- TASK STATEMENT:
Nothing but the lines from the one containing "7: (419, 232, 2.51)" through the one containing "30: (382, 152, 2.60)", both included, should be given again, each exactly as written below.

- RECORDS PROVIDED:
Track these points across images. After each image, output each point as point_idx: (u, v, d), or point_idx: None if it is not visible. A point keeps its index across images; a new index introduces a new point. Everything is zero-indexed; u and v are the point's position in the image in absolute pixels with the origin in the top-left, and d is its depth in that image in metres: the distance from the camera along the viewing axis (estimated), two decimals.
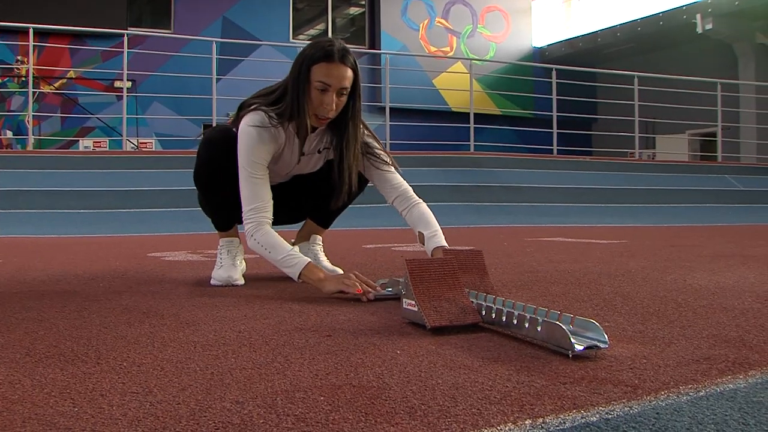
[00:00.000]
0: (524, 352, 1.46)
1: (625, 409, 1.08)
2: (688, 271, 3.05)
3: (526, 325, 1.56)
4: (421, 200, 2.59)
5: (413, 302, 1.74)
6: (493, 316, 1.70)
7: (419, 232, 2.51)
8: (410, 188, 2.60)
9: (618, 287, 2.54)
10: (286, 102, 2.38)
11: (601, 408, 1.08)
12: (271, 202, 2.41)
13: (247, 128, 2.38)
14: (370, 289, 2.20)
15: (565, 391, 1.17)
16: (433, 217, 2.57)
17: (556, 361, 1.38)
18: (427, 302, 1.72)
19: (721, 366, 1.34)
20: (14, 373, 1.30)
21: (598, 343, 1.44)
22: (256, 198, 2.37)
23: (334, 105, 2.33)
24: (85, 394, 1.16)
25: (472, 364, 1.36)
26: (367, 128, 2.58)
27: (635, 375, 1.28)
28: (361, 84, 2.45)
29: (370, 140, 2.58)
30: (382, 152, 2.60)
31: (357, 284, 2.20)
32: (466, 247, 2.61)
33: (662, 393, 1.16)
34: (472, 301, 1.78)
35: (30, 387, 1.21)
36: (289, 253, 2.32)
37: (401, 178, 2.62)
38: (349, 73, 2.33)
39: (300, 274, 2.29)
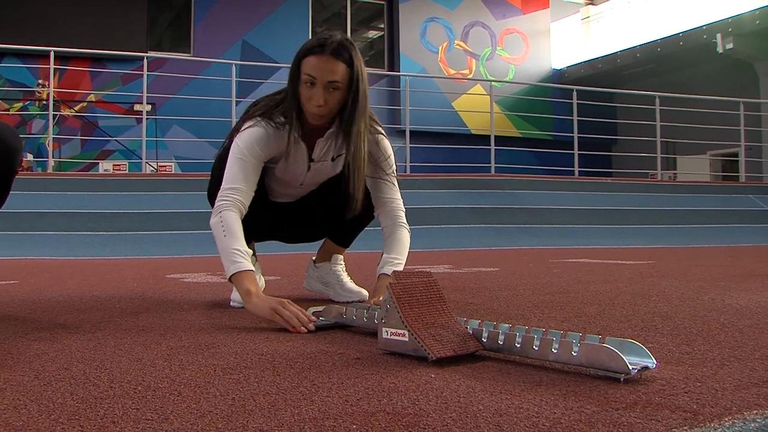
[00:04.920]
0: (567, 377, 1.36)
1: None
2: (724, 291, 2.94)
3: (554, 349, 1.42)
4: (406, 225, 2.44)
5: (403, 331, 1.54)
6: (500, 342, 1.52)
7: (382, 253, 2.38)
8: (402, 209, 2.46)
9: (654, 307, 2.43)
10: (288, 101, 2.27)
11: None
12: (252, 195, 2.25)
13: (254, 127, 2.28)
14: (307, 320, 1.93)
15: (619, 417, 1.07)
16: (406, 247, 2.41)
17: (603, 385, 1.28)
18: (424, 330, 1.53)
19: None
20: (20, 397, 1.21)
21: (646, 364, 1.34)
22: (240, 180, 2.23)
23: (321, 99, 2.18)
24: (95, 421, 1.07)
25: (514, 389, 1.25)
26: (380, 129, 2.46)
27: (692, 399, 1.17)
28: (365, 82, 2.28)
29: (378, 144, 2.45)
30: (389, 159, 2.46)
31: (293, 318, 1.92)
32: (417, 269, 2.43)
33: (726, 419, 1.06)
34: (467, 327, 1.60)
35: (36, 413, 1.11)
36: (241, 250, 2.11)
37: (398, 195, 2.47)
38: (341, 67, 2.18)
39: (232, 276, 2.09)
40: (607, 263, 4.97)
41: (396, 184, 2.48)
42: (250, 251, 2.21)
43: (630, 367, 1.29)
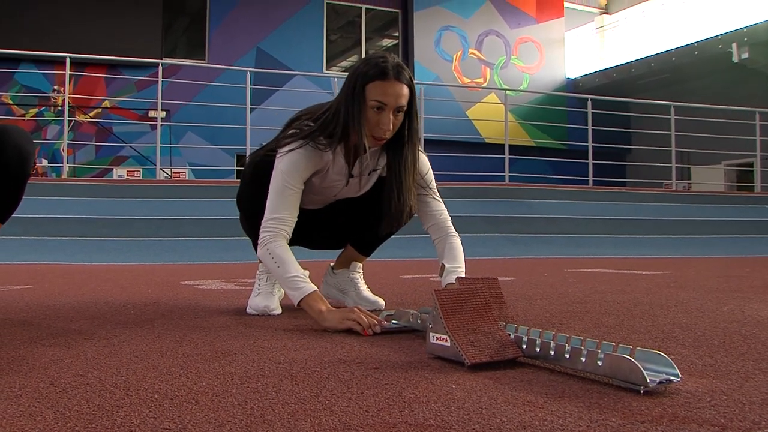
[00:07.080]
0: (590, 388, 1.33)
1: None
2: (744, 302, 2.91)
3: (583, 359, 1.42)
4: (456, 234, 2.49)
5: (445, 336, 1.58)
6: (538, 349, 1.54)
7: (442, 263, 2.41)
8: (449, 219, 2.52)
9: (674, 318, 2.40)
10: (339, 122, 2.26)
11: None
12: (295, 220, 2.30)
13: (297, 150, 2.29)
14: (375, 322, 2.03)
15: (645, 431, 1.05)
16: (462, 253, 2.46)
17: (627, 397, 1.25)
18: (463, 336, 1.57)
19: None
20: (36, 404, 1.20)
21: (670, 377, 1.32)
22: (283, 209, 2.27)
23: (391, 125, 2.21)
24: (112, 430, 1.05)
25: (536, 401, 1.23)
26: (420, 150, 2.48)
27: (719, 413, 1.15)
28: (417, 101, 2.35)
29: (420, 163, 2.48)
30: (427, 174, 2.52)
31: (363, 318, 2.03)
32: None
33: None
34: (509, 334, 1.63)
35: (52, 420, 1.10)
36: (298, 275, 2.20)
37: (443, 207, 2.53)
38: (405, 90, 2.21)
39: (301, 300, 2.16)
40: (623, 273, 4.93)
41: (438, 196, 2.55)
42: (302, 270, 2.25)
43: (648, 380, 1.27)
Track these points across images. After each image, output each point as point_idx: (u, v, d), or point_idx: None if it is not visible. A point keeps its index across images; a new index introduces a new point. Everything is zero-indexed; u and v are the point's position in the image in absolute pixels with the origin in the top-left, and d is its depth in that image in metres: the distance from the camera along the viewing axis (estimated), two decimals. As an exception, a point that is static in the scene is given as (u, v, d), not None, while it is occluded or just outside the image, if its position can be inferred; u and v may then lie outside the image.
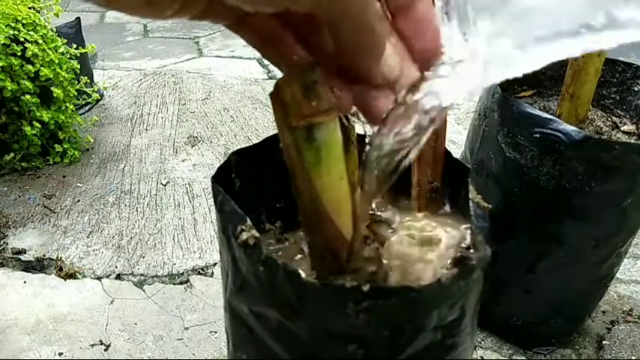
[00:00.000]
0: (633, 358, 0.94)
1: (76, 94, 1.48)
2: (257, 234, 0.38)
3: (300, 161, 0.33)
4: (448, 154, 0.50)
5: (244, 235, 0.38)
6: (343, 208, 0.36)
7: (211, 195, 0.46)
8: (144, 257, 1.15)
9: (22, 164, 1.42)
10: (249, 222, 0.39)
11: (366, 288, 0.33)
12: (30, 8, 1.40)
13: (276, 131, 0.37)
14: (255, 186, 0.54)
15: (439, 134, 0.50)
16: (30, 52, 1.31)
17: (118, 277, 1.10)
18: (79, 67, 1.47)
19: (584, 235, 0.81)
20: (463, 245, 0.49)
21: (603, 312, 1.03)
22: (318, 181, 0.34)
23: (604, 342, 0.96)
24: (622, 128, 0.88)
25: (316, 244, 0.39)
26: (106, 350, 0.94)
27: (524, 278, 0.87)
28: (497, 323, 0.95)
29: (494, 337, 0.97)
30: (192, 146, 1.57)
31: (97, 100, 1.78)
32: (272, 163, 0.52)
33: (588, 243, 0.81)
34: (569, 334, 0.97)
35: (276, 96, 0.33)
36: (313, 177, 0.34)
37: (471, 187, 0.43)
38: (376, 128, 0.32)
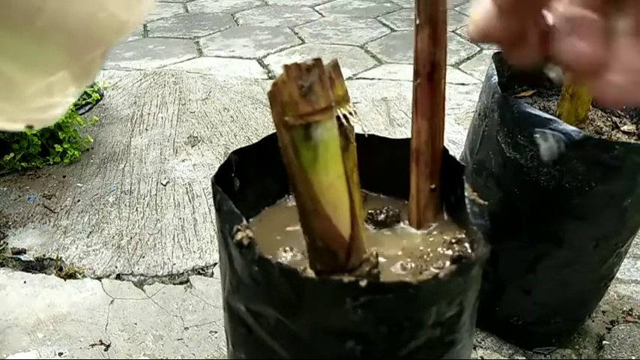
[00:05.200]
0: (633, 358, 0.93)
1: (76, 94, 1.48)
2: (251, 234, 0.38)
3: (298, 160, 0.33)
4: (446, 153, 0.50)
5: (239, 235, 0.38)
6: (341, 207, 0.36)
7: (211, 195, 0.46)
8: (144, 257, 1.15)
9: (22, 164, 1.42)
10: (244, 222, 0.39)
11: (363, 283, 0.33)
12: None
13: (275, 131, 0.37)
14: (255, 185, 0.54)
15: (437, 134, 0.50)
16: (30, 53, 1.31)
17: (118, 277, 1.10)
18: (79, 67, 1.47)
19: (584, 235, 0.81)
20: (462, 245, 0.49)
21: (603, 312, 1.02)
22: (315, 180, 0.34)
23: (604, 342, 0.96)
24: (622, 128, 0.88)
25: (314, 243, 0.39)
26: (106, 350, 0.94)
27: (524, 278, 0.87)
28: (498, 323, 0.95)
29: (494, 337, 0.97)
30: (192, 146, 1.57)
31: (97, 100, 1.78)
32: (272, 162, 0.52)
33: (588, 243, 0.81)
34: (569, 334, 0.96)
35: (273, 95, 0.33)
36: (311, 176, 0.34)
37: (466, 185, 0.43)
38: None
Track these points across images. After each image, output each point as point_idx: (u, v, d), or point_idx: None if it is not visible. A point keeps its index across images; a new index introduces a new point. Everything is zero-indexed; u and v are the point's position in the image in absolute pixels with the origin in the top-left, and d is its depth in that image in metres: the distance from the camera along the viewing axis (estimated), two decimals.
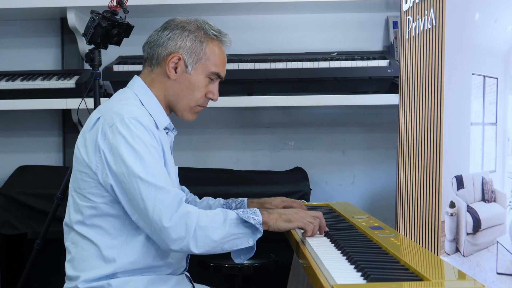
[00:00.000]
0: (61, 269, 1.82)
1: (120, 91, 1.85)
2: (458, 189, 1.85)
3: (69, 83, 2.98)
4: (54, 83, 2.99)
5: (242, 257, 1.73)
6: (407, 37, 2.28)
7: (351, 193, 3.31)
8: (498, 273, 1.70)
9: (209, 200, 2.07)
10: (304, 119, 3.33)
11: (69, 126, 3.33)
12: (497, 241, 1.70)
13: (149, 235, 1.66)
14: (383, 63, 2.90)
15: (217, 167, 3.25)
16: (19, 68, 3.25)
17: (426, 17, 2.03)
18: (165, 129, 1.83)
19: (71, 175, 1.77)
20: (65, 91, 2.98)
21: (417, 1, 2.14)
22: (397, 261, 1.51)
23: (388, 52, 3.19)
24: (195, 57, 1.79)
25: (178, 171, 1.94)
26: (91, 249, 1.70)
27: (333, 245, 1.68)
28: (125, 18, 2.49)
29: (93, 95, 2.57)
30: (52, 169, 3.22)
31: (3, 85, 3.01)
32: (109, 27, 2.45)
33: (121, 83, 2.08)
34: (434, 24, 1.95)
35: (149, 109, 1.78)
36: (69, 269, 1.75)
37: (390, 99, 2.87)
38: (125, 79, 1.96)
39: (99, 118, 1.71)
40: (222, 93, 1.89)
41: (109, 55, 2.98)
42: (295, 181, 2.99)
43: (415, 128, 2.14)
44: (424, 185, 2.04)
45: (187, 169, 3.08)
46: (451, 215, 1.87)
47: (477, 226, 1.78)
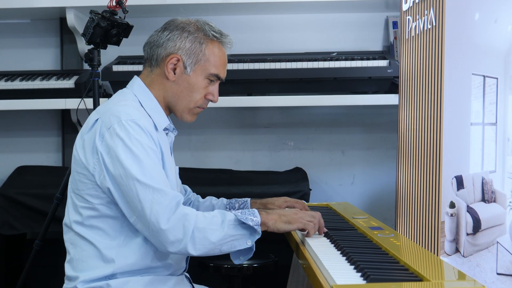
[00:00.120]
0: (60, 270, 1.82)
1: (119, 91, 1.84)
2: (458, 189, 1.85)
3: (68, 83, 2.98)
4: (53, 83, 2.99)
5: (241, 258, 1.72)
6: (407, 37, 2.28)
7: (350, 193, 3.30)
8: (498, 274, 1.69)
9: (212, 200, 2.06)
10: (303, 119, 3.33)
11: (68, 126, 3.32)
12: (497, 242, 1.69)
13: (147, 237, 1.65)
14: (383, 63, 2.90)
15: (217, 167, 3.24)
16: (18, 68, 3.25)
17: (426, 17, 2.02)
18: (165, 129, 1.83)
19: (70, 175, 1.77)
20: (64, 91, 2.97)
21: (417, 1, 2.14)
22: (397, 262, 1.51)
23: (388, 52, 3.19)
24: (194, 58, 1.78)
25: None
26: (90, 250, 1.70)
27: (333, 245, 1.68)
28: (125, 18, 2.49)
29: (92, 95, 2.56)
30: (51, 169, 3.21)
31: (2, 85, 3.00)
32: (108, 27, 2.44)
33: (121, 83, 2.07)
34: (434, 24, 1.95)
35: (148, 110, 1.77)
36: (68, 269, 1.74)
37: (390, 99, 2.86)
38: (125, 79, 1.95)
39: (97, 119, 1.70)
40: (221, 93, 1.88)
41: (108, 55, 2.97)
42: (294, 182, 2.99)
43: (415, 128, 2.14)
44: (424, 185, 2.03)
45: (187, 169, 3.08)
46: (451, 215, 1.87)
47: (477, 226, 1.78)
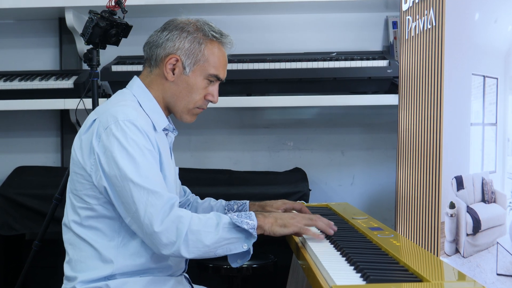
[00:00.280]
0: (59, 270, 1.81)
1: (118, 92, 1.84)
2: (458, 189, 1.84)
3: (67, 84, 2.97)
4: (52, 83, 2.99)
5: (238, 261, 1.71)
6: (406, 37, 2.27)
7: (350, 194, 3.30)
8: (498, 274, 1.69)
9: (210, 201, 2.06)
10: (303, 120, 3.33)
11: (67, 126, 3.32)
12: (497, 242, 1.69)
13: (141, 238, 1.65)
14: (383, 63, 2.90)
15: (216, 168, 3.24)
16: (17, 68, 3.25)
17: (425, 17, 2.02)
18: (164, 130, 1.82)
19: (68, 176, 1.77)
20: (63, 92, 2.97)
21: (417, 1, 2.13)
22: (396, 262, 1.51)
23: (387, 52, 3.18)
24: (193, 58, 1.77)
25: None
26: (89, 251, 1.70)
27: (333, 246, 1.67)
28: (124, 18, 2.48)
29: (91, 95, 2.56)
30: (50, 169, 3.21)
31: (1, 85, 3.00)
32: (108, 27, 2.44)
33: (120, 83, 2.07)
34: (434, 24, 1.95)
35: (147, 111, 1.76)
36: (67, 269, 1.74)
37: (389, 100, 2.86)
38: (124, 79, 1.95)
39: (95, 119, 1.70)
40: (221, 93, 1.87)
41: (107, 55, 2.96)
42: (294, 182, 2.98)
43: (415, 128, 2.13)
44: (423, 185, 2.03)
45: (186, 170, 3.07)
46: (451, 216, 1.86)
47: (477, 227, 1.77)
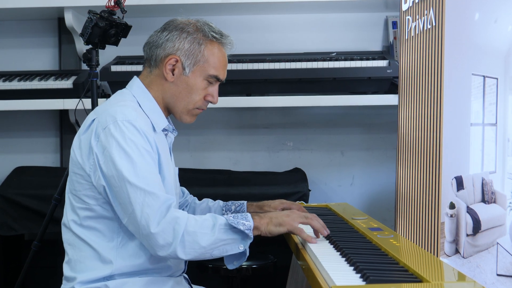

- OUTPUT OF THE TASK:
7: (419, 232, 2.51)
8: (410, 188, 2.60)
9: (618, 287, 2.54)
10: (286, 102, 2.38)
11: (601, 408, 1.08)
12: (271, 202, 2.41)
13: (247, 128, 2.38)
14: (370, 289, 2.20)
15: (565, 391, 1.17)
16: (433, 217, 2.57)
17: (556, 361, 1.38)
18: (427, 302, 1.72)
19: (721, 366, 1.34)
20: (14, 373, 1.30)
21: (598, 343, 1.44)
22: (256, 198, 2.37)
23: (334, 105, 2.33)
24: (85, 394, 1.16)
25: (472, 364, 1.36)
26: (367, 128, 2.58)
27: (635, 375, 1.28)
28: (361, 84, 2.45)
29: (370, 140, 2.58)
30: (382, 152, 2.60)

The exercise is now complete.